We’ll wrap up with one more note on self-made prisons. Perhaps the most common prison in the world today is that of victimization or not taking personal responsibility for your life. Too often I’ve heard people say “I could never do that” or “That’s just the way I am”. This is a self-made prison! This way of thinking keeps us from pursuing a better life, change, stronger relationships, etc. When we say “That’s just the way I am” then we are throwing in the towel and deciding not to change. Again, this is a learned way of thinking that we have created; we were not born this way.

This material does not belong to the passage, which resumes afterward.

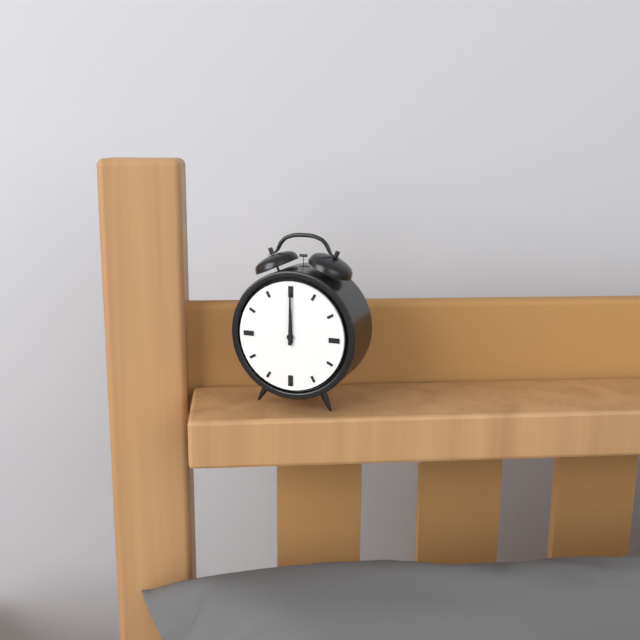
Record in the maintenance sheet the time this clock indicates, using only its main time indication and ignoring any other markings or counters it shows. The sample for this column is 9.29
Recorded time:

I have a 7 month old daughter who is learning to crawl. She’s fallen down several times, lost her balance, and bonked her head. Yet never once has she stopped. I highly doubt she has ever said to herself, “Well I’m just a baby so I guess I won’t ever be able to crawl.” That’s absurd! Children know they can change. They know they can learn. And so can we. Whether we realize it or not, there are hundreds of thousands of people changing every day. The only difference between those who do, and those who don’t, is that the ones who do, choose to act, and the ones that don’t, choose not to act. In reality, saying, “This is just the way I am” stems from a limiting belief in our own ability to change.
As one who has been freed from “prisons” and who is still working on tearing down others, I can promise you that change is not only possible, but very worth it. Life becomes so much sweeter. Relationships become more enriched. Even business and work goes better. It doesn’t happen overnight, but it’s possible. It’s worth it. So what will you choose?